Frequently Asked Questions
What is a machine-readable file?
A machine-readable file (MRF) is a structured JSON document that a health insurer must publish under the federal Transparency in Coverage rule (45 CFR Part 147). Each file lists negotiated rates between the insurer and its in-network providers, formatted to a schema maintained by CMS at github.com/CMSgov/price-transparency-guide. Files are published to a public URL and refreshed at least monthly.
Are payer MRF files free?
Yes. The Transparency in Coverage rule mandates that all payers publish machine-readable files at no cost. The economic reality: the burden is entirely on you to download and process them. The engineering cost of accessing, storing, and normalizing 50+ TB of monthly MRF updates is substantial — which is why data companies and aggregators charge for parsed MRF data.
Are MRFs the same as hospital price transparency files?
No — these are two separate federal requirements.
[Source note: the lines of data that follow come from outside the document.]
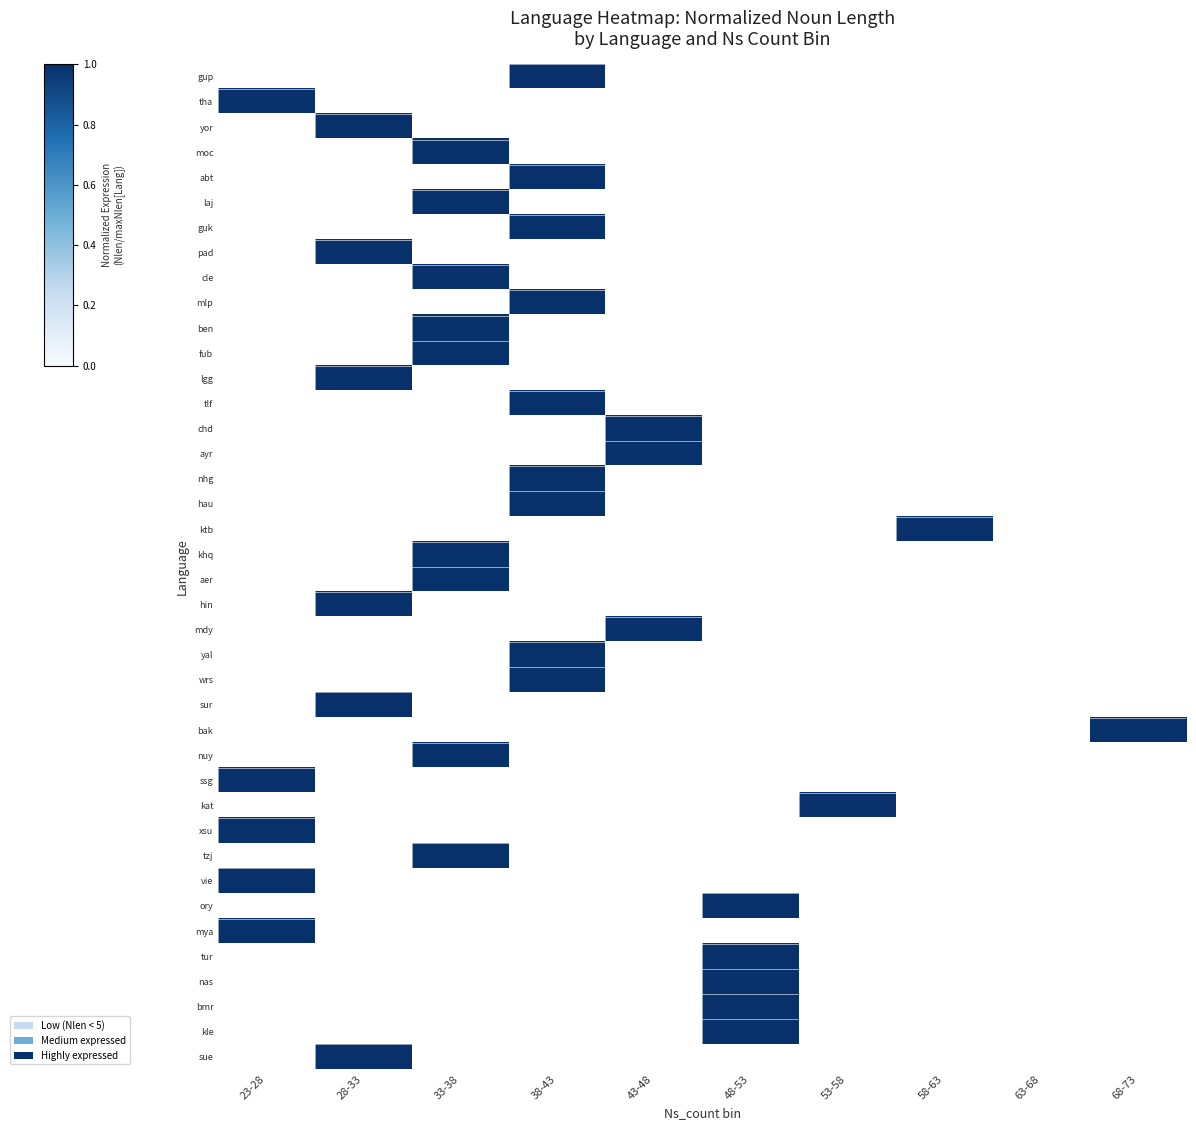

How many data points does each series have?

10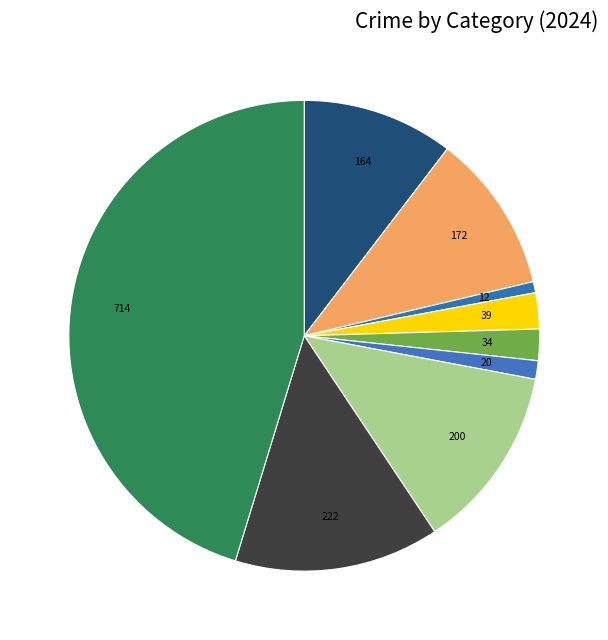

How many slices are in this pie chart?

9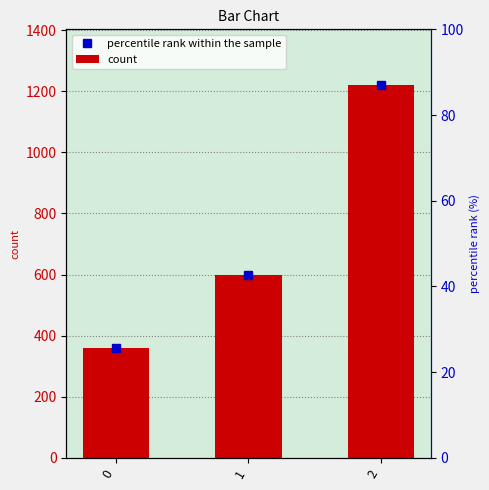

The value at 2 is 1220. True or false?

True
Hospital price transparency (45 CFR Part 180) applies to hospitals and requires a machine-readable chargemaster plus a consumer-facing shoppable services file. The Transparency in Coverage rule (45 CFR Part 147) applies to health insurers and requires MRFs listing negotiated rates with every in-network provider. Hospitals publish their own files; insurers publish theirs. The file formats, schemas, and enforcement agencies differ.
How often do payers update MRFs?
Monthly, per the federal mandate. In practice, the posting date inside a file's last_updated_on field is not always trustworthy — some payers republish old content under new filenames without updating rates. Verify freshness with the file's HTTP Last-Modified header or by hashing the content against the prior month's version.
Can consumers use MRFs directly?
In theory yes; in practice no. A single in-network file from a major payer runs 50 GB to 1 TB uncompressed. The files require a streaming JSON parser, provider-reference resolution, and de-ghosting before any useful comparison is possible. The federal consumer-facing cost estimator tool was the intended consumer interface; MRFs are the data layer behind it, designed for software systems and data aggregators.